Переговаривалась она
с ним, что ли? Спорила? И кто — она? И почему ты, Фреон, так уверен, что именно она, а не он? Решил по следам? Но сам-то подумай, откуда в дремучей,
нехоженой Зоне может взяться босая девка? Непонятно, и от того — очень неуютно мне в этих коридорах. Зона — она в принципе такая, сам чёрт не
разберётся в тех штуках, что тут постоянно случаются, но… но это уже слишком.
Фельдшер никого рядом со мной тогда не заметил, Ересь и подавно.
Однако и бумажку я сохранил в нагрудном кармане, и следы хорошо запомнил. Если бы не это, если бы не пришла та, босоногая, то… до сих пор лежать бы
нам в этой лаборатории кулями, и не то что ползти куда, а даже понять, где низ, где верх, не смогли. Иллюзу оставалось бы только дождаться, пока
сдохнем и хорошенько протухнем. «Свободный» до сих пор думает, что это я группу из этой капитальной задницы вытащил, с тварью договорившись, даже
Ересь хоть немного, но начал уважать, не крысится, «сталкерком» не называет. Но моей заслуги никакой здесь нет. Группу-то я свою фактически угробил,
и если б не чудо это непонятное, то всё, хана со знаком качества для всех нас. Называется, расслабился сталкер, думалку вовремя не включил, тишину
на входе не дослушал. Здесь такие вещи не прощаются. Ладно хоть, что «свободный» следы те не заметил, а то спрашивать бы начал… и плох тот
проводник, который на такие вопросы только руками разводит.

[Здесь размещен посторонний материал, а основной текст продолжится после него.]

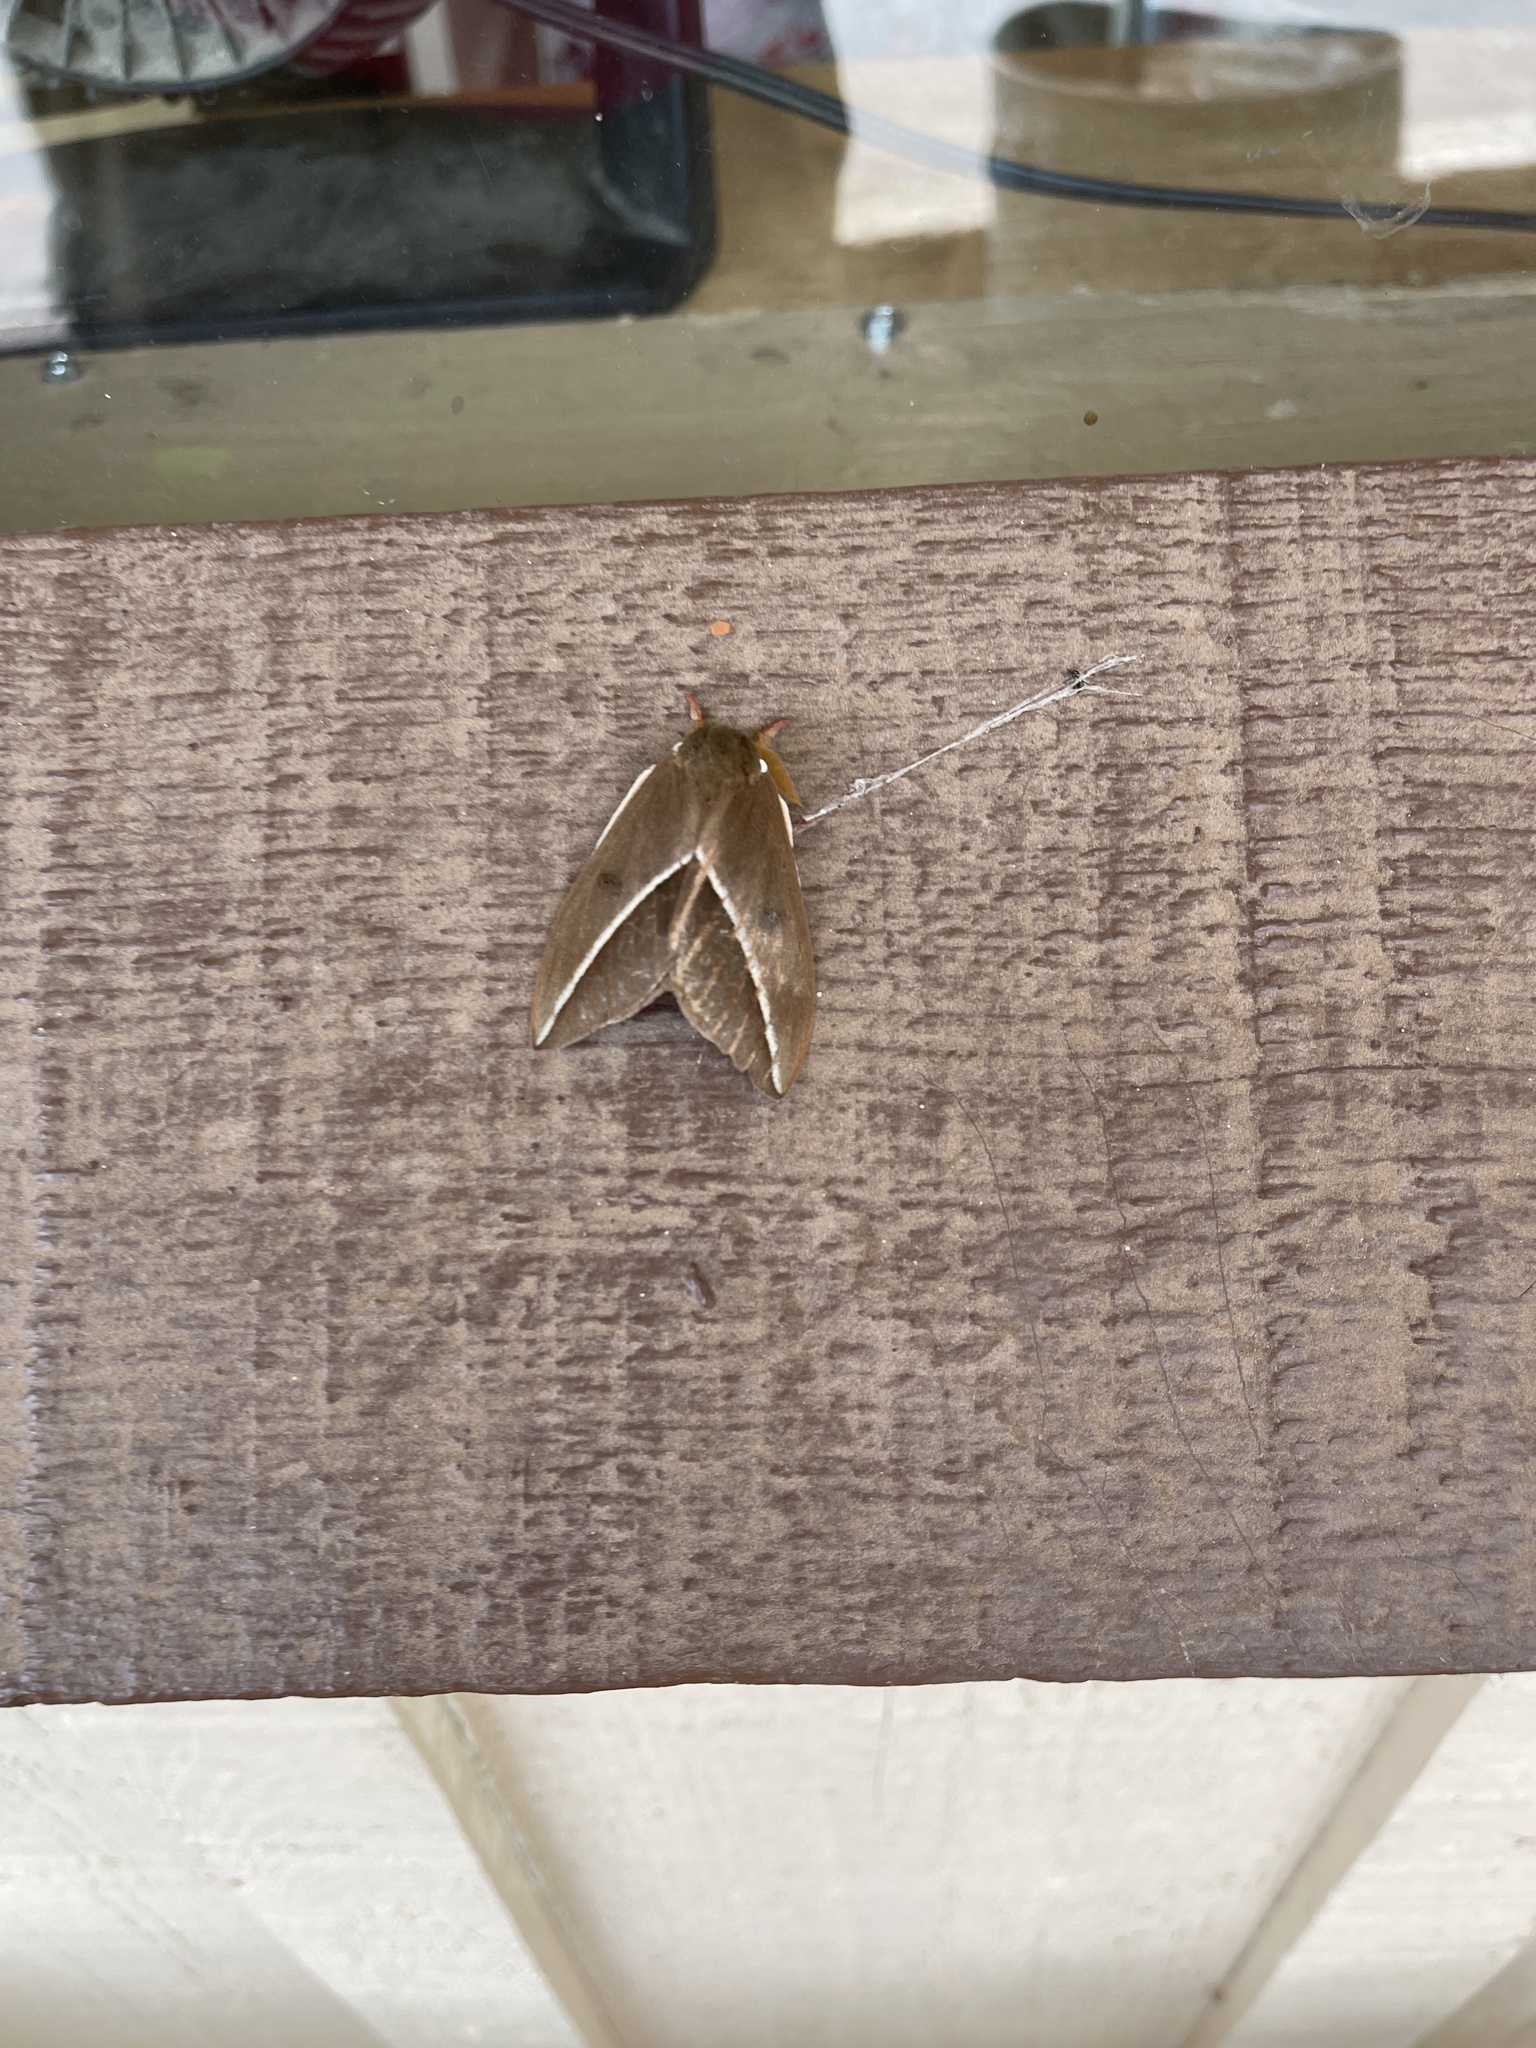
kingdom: Animalia
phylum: Arthropoda
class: Insecta
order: Lepidoptera
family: Saturniidae
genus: Automeris
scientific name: Automeris zephyria
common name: Zephyr eyed silkmoth
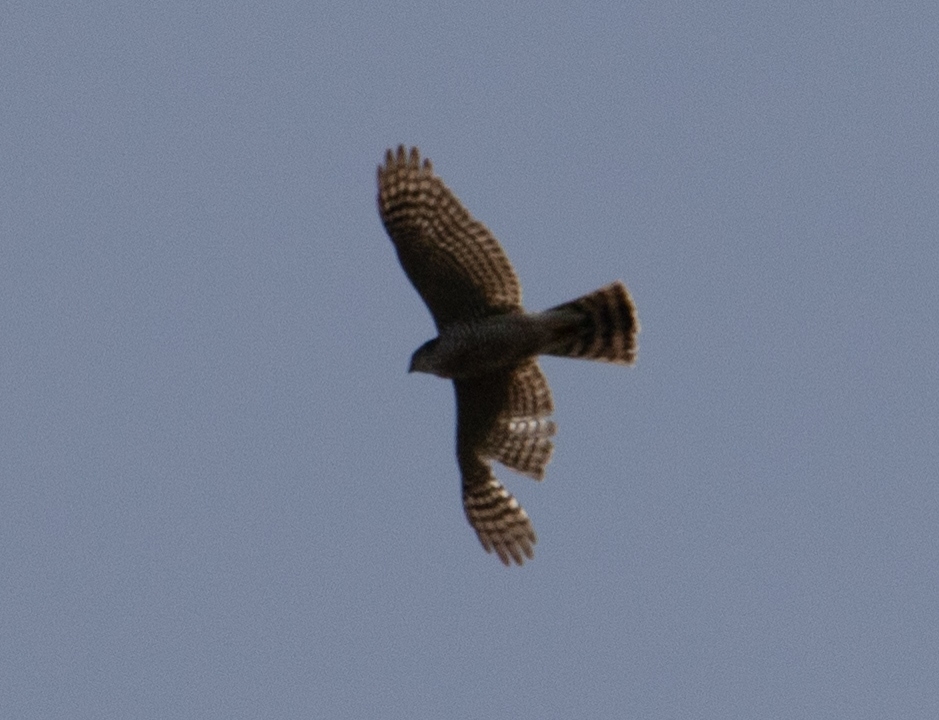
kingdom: Animalia
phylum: Chordata
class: Aves
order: Accipitriformes
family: Accipitridae
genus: Accipiter
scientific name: Accipiter nisus
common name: Eurasian sparrowhawk
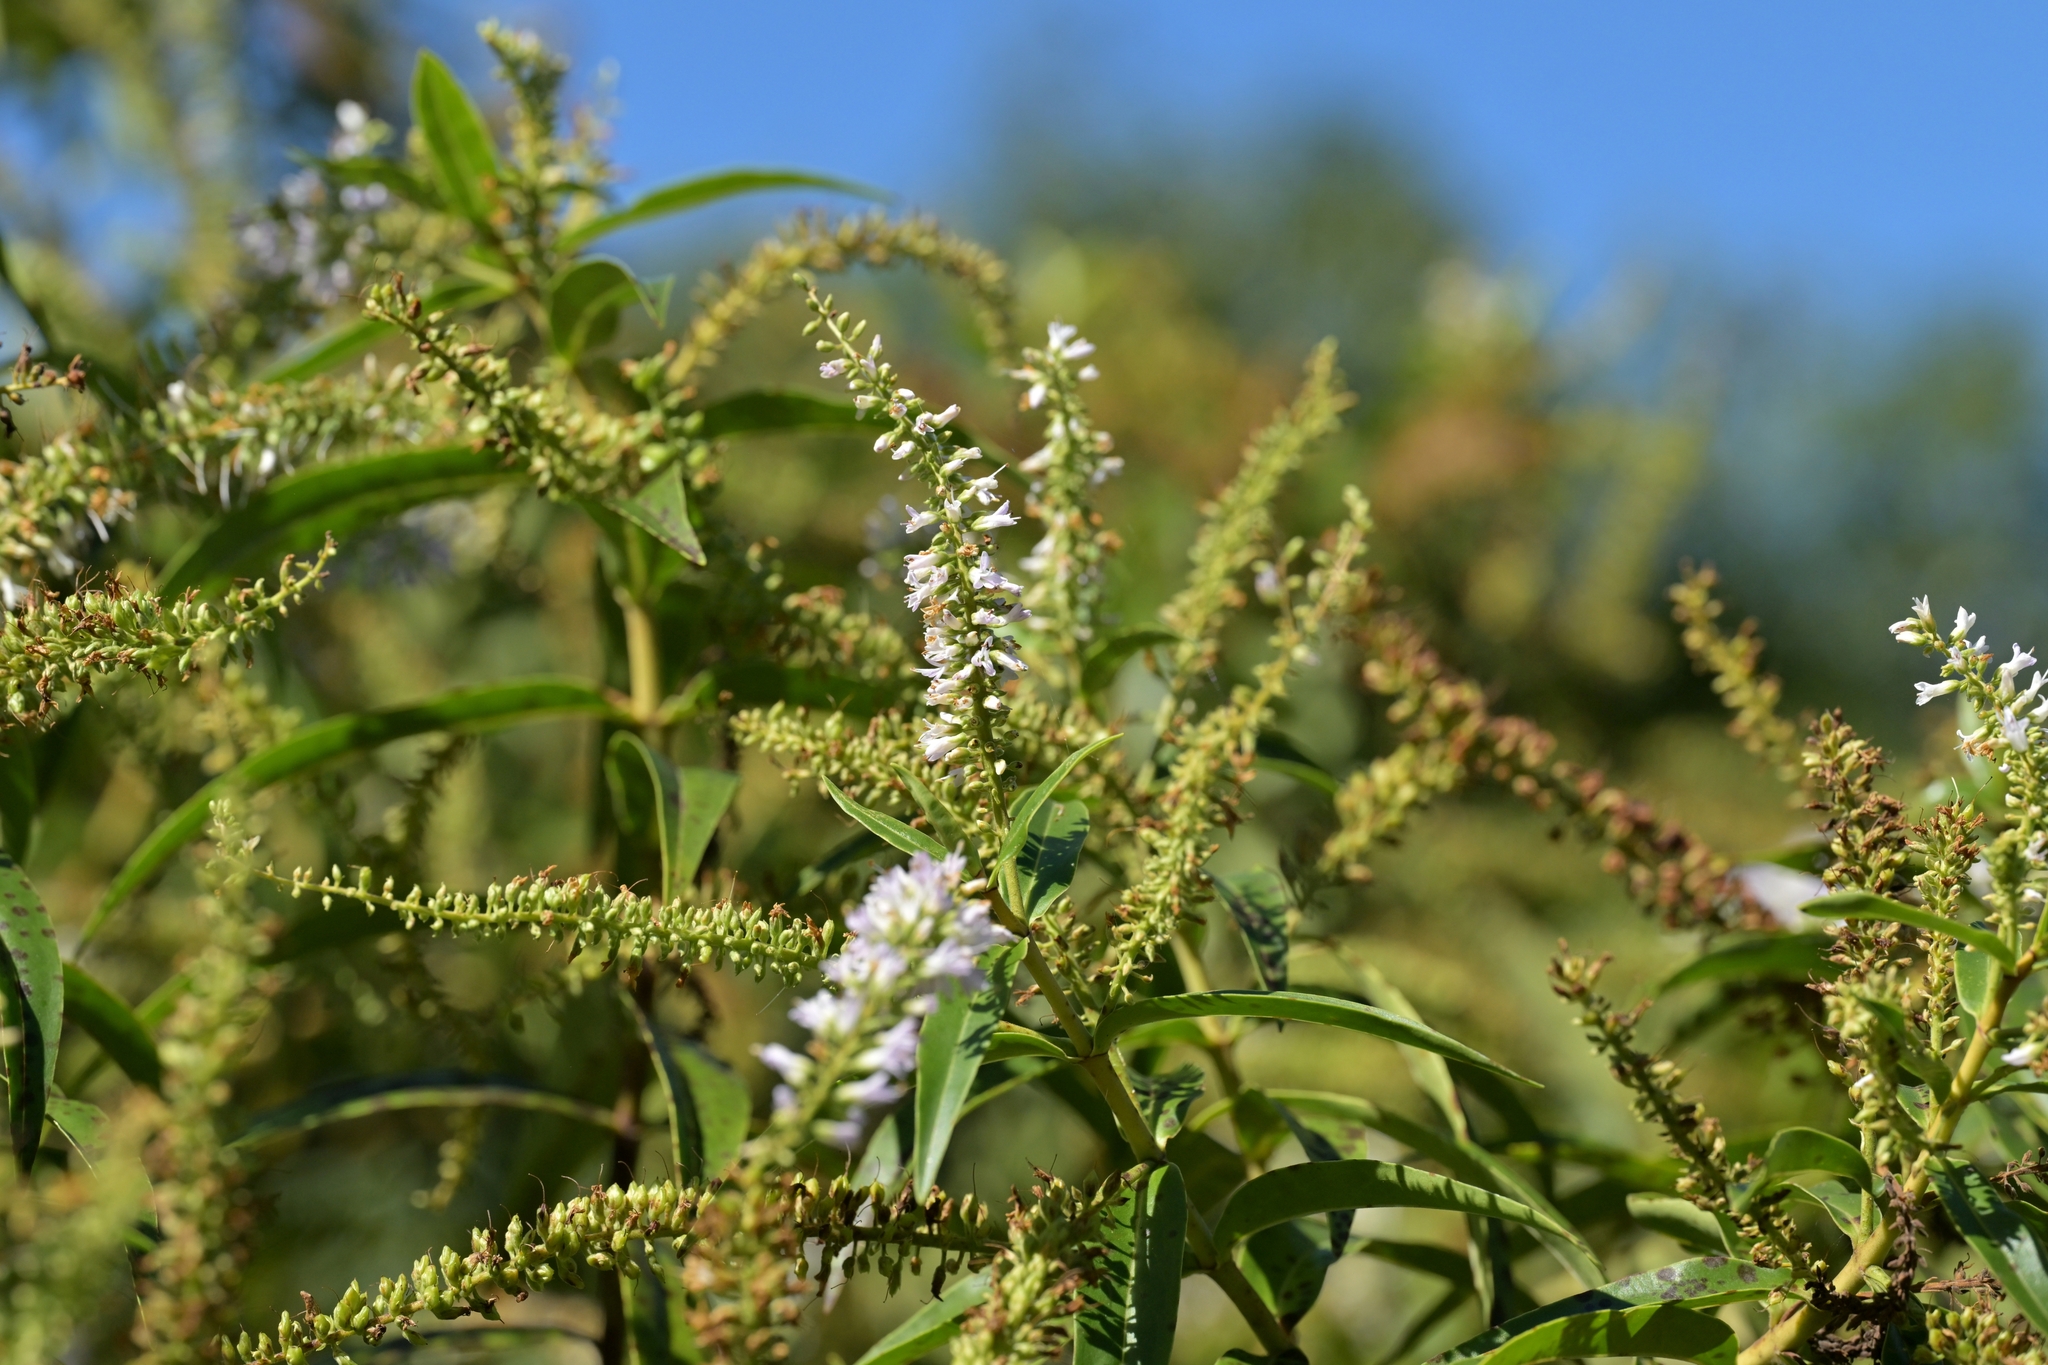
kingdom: Plantae
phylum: Tracheophyta
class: Magnoliopsida
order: Lamiales
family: Plantaginaceae
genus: Veronica
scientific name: Veronica stricta
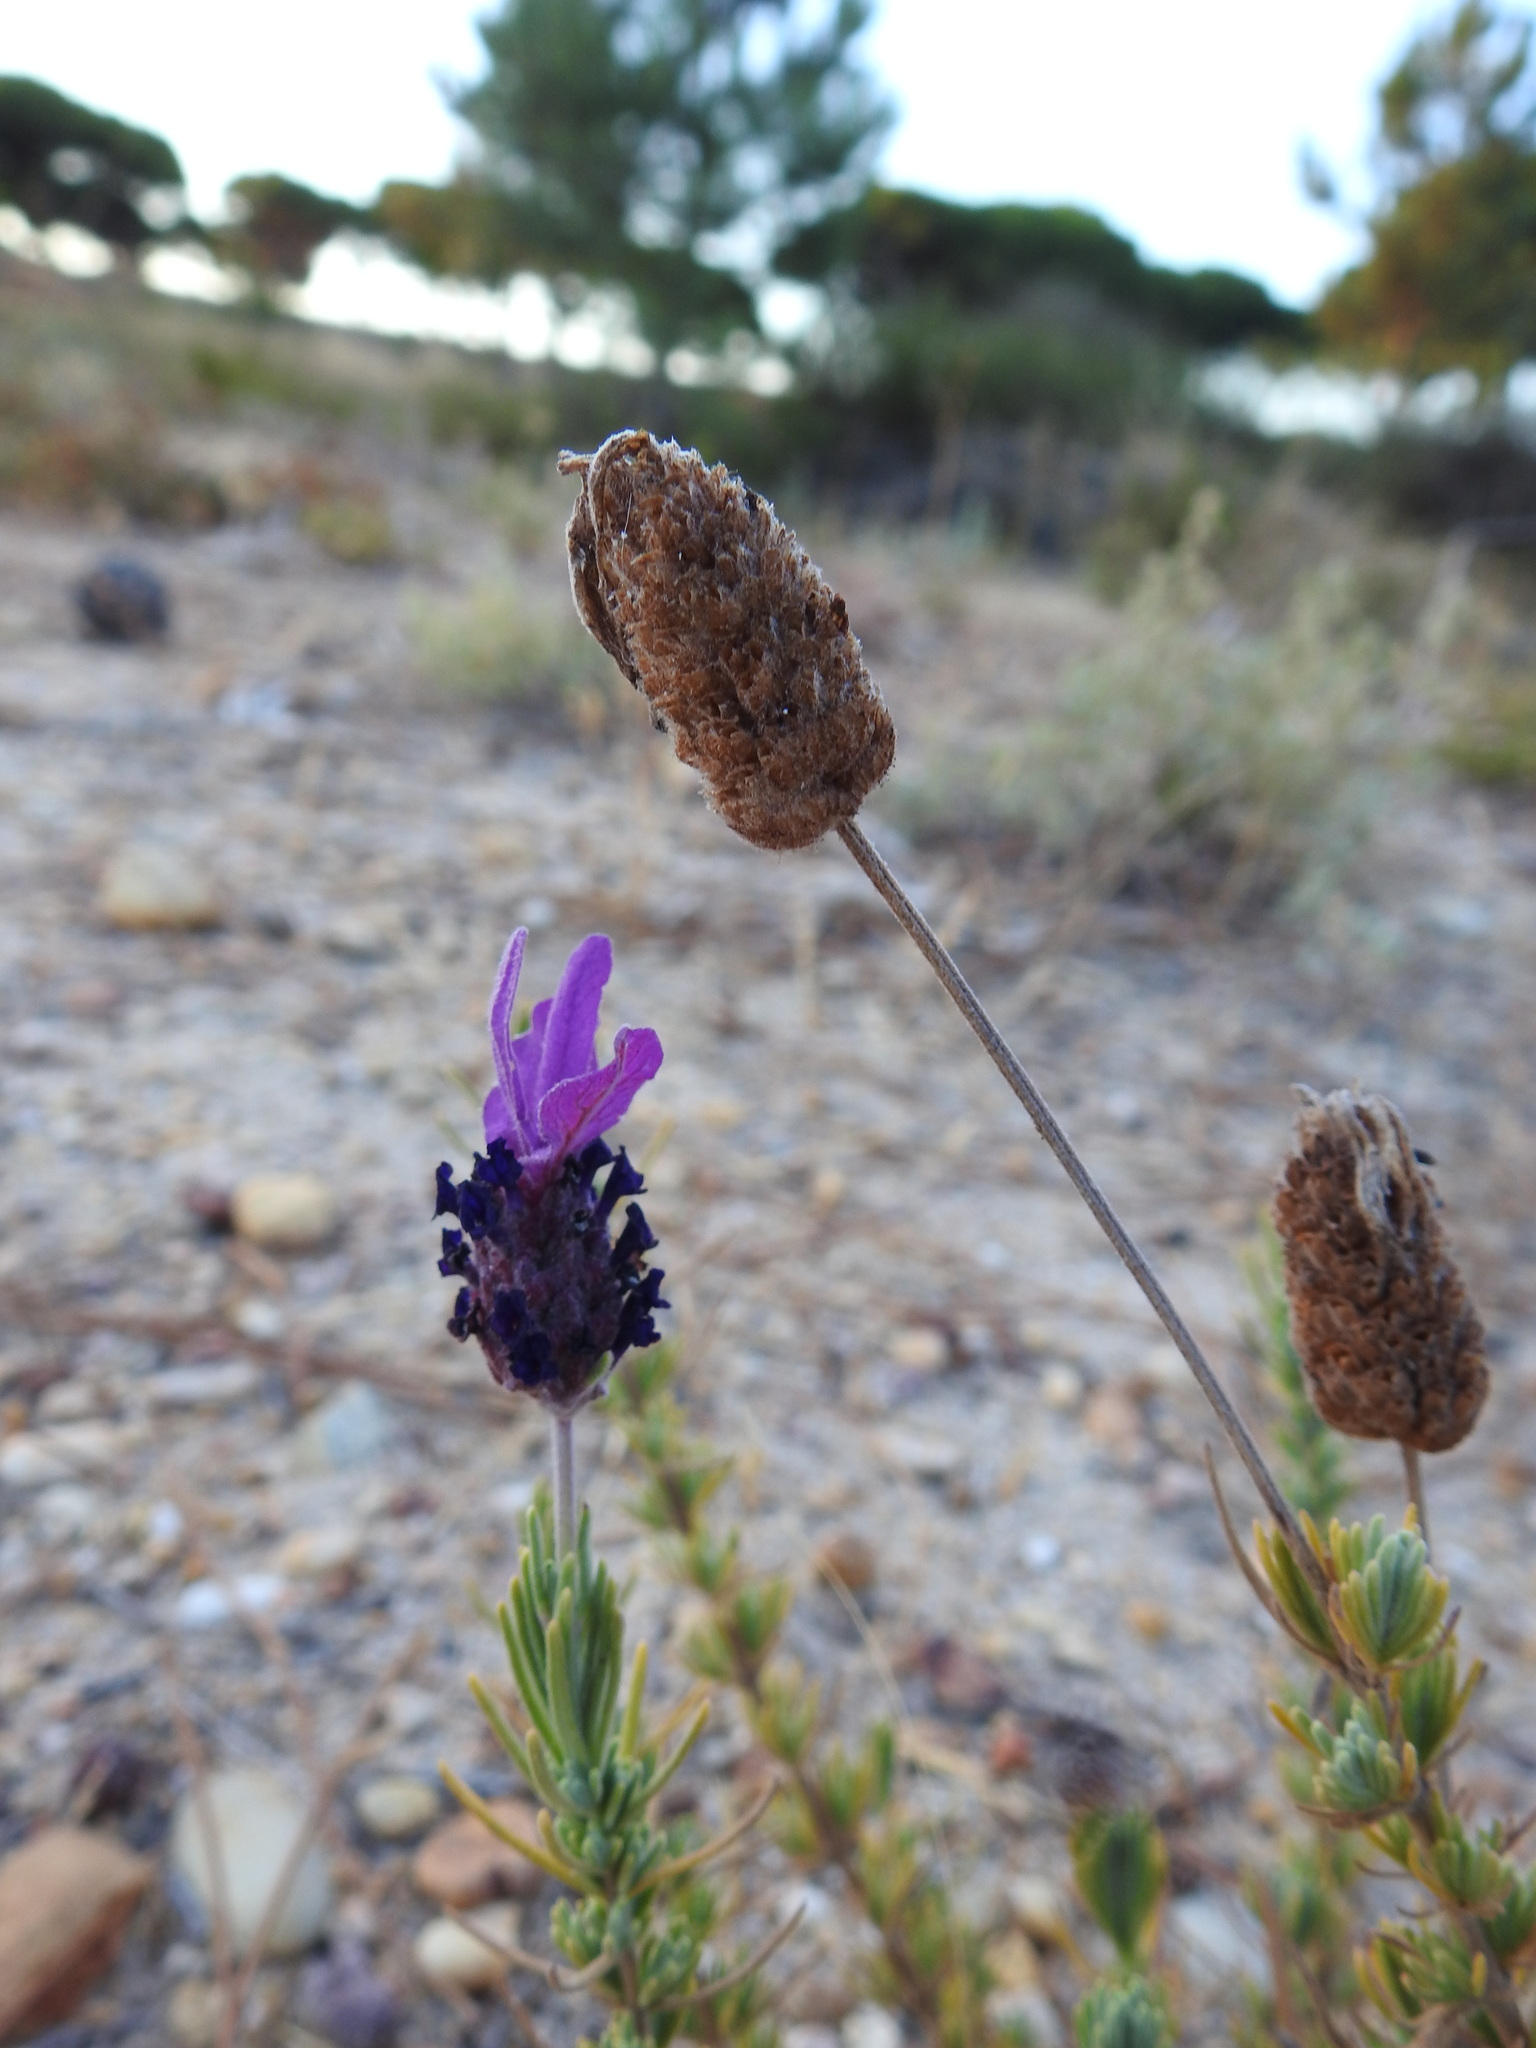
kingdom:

Основные лабораторные отсеки закончились. Пошли технические помещения, небольшие
склады, буквально заваленные горами подшитых в папки листов и бобин с магнитной плёнкой, душевые и туалеты. В некоторых комнатках были компьютеры
почти современного вида — лаборатория была брошена в две тысячи седьмом, а существовала ещё с советских времён — на некоторых папках подожжённых, но
так и не сгоревших архивов под слоем старой копоти угадывались цифры «1988». Интересовался этими бумагами Фельдшер, задерживался иногда над
покоробившимися фотографиями, графиками и таблицами и наконец не выдержал:
— Слышь, Фреон, я чё-то не догоняю. Не, нам говорили, конечно, что Зона
не с две тысячи шестого года началась, но думал я — брехотня досужая.
— Дружище, вы же, как ты сам говорил, инфу в Зоне собираете. А ты такой
махровый наив выдаёшь…
Фельдшер обиделся.
— Я вообще-то не аналитик, а сталкер и боец. Не моё дело в бумагах найденных копошиться — на это
специальные ребята в нашем штабе сидят. Им и относил.
— А самому полазить, полистать — неужели не интересно?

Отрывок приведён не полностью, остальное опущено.